>> START Excerpted text

Oh well, at least it's

different
Everything here is my opinion. I do not speak for your employer.
September 2008
October 2008

2008-09-08 »

SATA vs. SCSI reliability

Here's a guy who discusses SATA vs. SCSI disk reliability. Short conclusion: actual disk failures (MTBF) are almost exactly as likely wtih cheap SATA disks as expensive SCSI disks. But the bit error rate of SATA is much higher. In other words, the likelihood of not being able to read a sector because it got corrupted on SATA is vastly higher than SCSI. By his calculation, on a 1TB disk, you have about a 56% chance of not being able to read every single sector, which means rebuilding your RAID correctly in the case of a failed disk is usually impossible.

It's true, and I learned this the hard way myself. Back at NITI, we ran into exactly this problem. Back in the days when we introduced our software RAID support, typical disk sizes were around 20 GB, about 50x smaller than they are now. (Wow!) The bit error rates now are about the same as they were then, which means, assuming the failure percentage declines linearly(1), about a 1.1% failure rate in recovering a RAID.

>> END Excerpted text

Task set:
• A. Repeat word for word the section of the SATA vs. SCSI reliability post that begins with the words containing "Oh well, at" and ends with "is usually impossible.".
• B. Carry on the SATA vs. SCSI reliability post, starting right after its last sentence.

>> START Supplied data

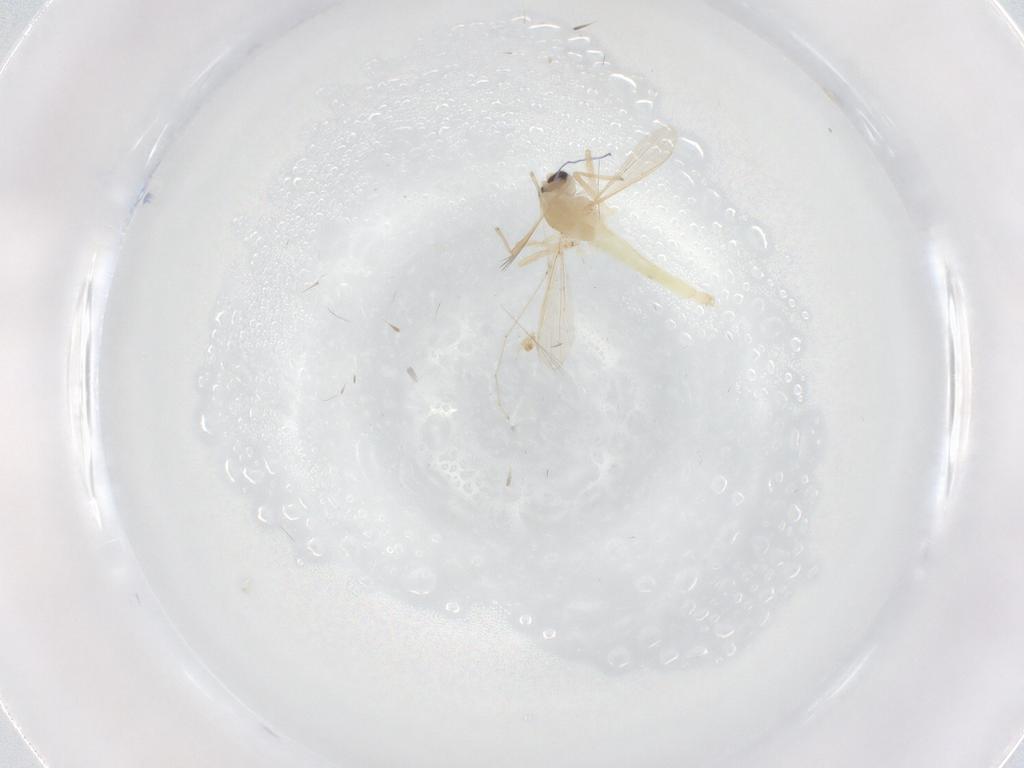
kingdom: Animalia
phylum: Arthropoda
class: Insecta
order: Diptera
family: Chironomidae
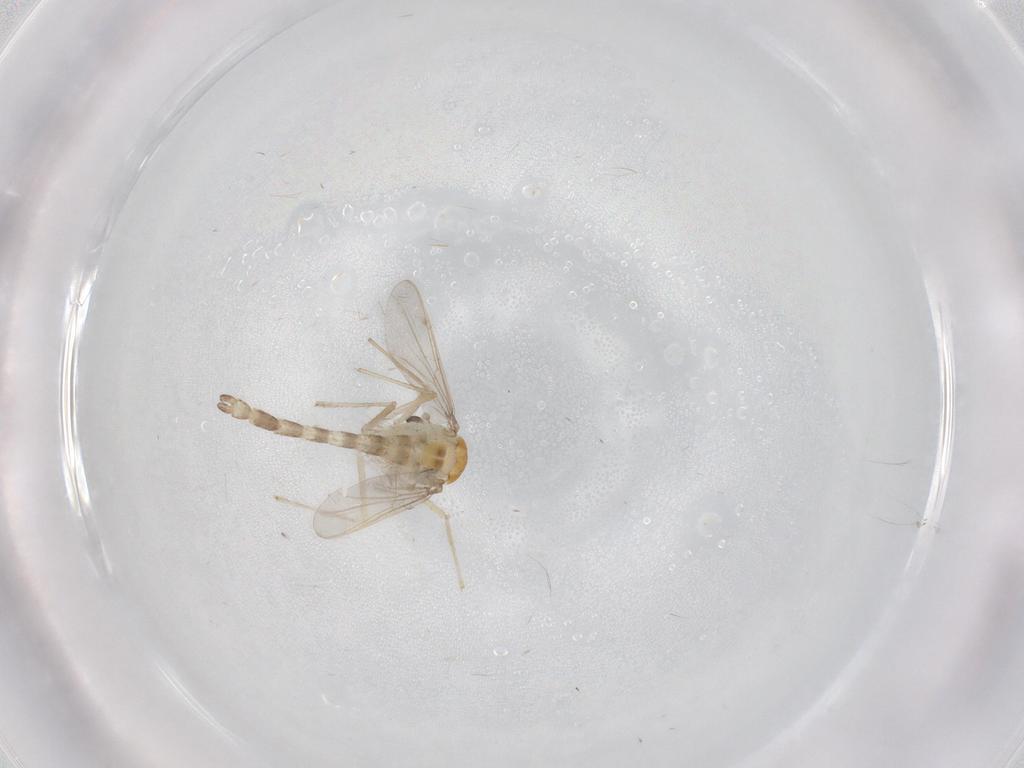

>> END Supplied data

The responses:
• A.
Oh well, at least it's

different
Everything here is my opinion. I do not speak for your employer.
September 2008
October 2008

2008-09-08 »

SATA vs. SCSI reliability

Here's a guy who discusses SATA vs. SCSI disk reliability. Short conclusion: actual disk failures (MTBF) are almost exactly as likely wtih cheap SATA disks as expensive SCSI disks. But the bit error rate of SATA is much higher. In other words, the likelihood of not being able to read a sector because it got corrupted on SATA is vastly higher than SCSI. By his calculation, on a 1TB disk, you have about a 56% chance of not being able to read every single sector, which means rebuilding your RAID correctly in the case of a failed disk is usually impossible.

• B.
In general, that 1.1% failure rate isn't so bad. Remember, it's 1.1% on top of the rather low chance that your RAID failed in the first place, and even then it doesn't result in total data loss - just some inconvenience and the loss of a sector here or there. Anyway, the failure rate was small enough that nobody knew about it, including us. So when we had about a 1.1% rate of weird tech support cases involving RAID problems, we looked into it, but blamed it on bad luck with hard drive vendors.

By the time disks were 200GB and failure rates were more like 10%, we were having some long chats with those hard drive vendors. Um, guys? Your disks. They're dropping dead at a pretty ridiculous pace, here.

You see, we were still proceeding under the assumption that IDE disk are either entirely good, or they're bad. That is, if you get a bad sector on an IDE disk, it's supposed to be the beginning of the end. That's because modern disks have a spare sector remapping feature that's supposed to automatically (and silently) stop using sectors when the disk finds that they're bad. The problem, though, is it has to discover this at write time, not at read time. If you're writing a sector, you can just read it back, make sure it was written correctly, and if not, write it to your spare sector area. But if you read it back and it fails the checksum - what then?

This is the "bit error rate" problem. It's not nice to think about, but modern disks just plain lose data over time. You can write it one day, and read-verify it right afterwards without a problem, and then the data can be missing again tomorrow. Ugh.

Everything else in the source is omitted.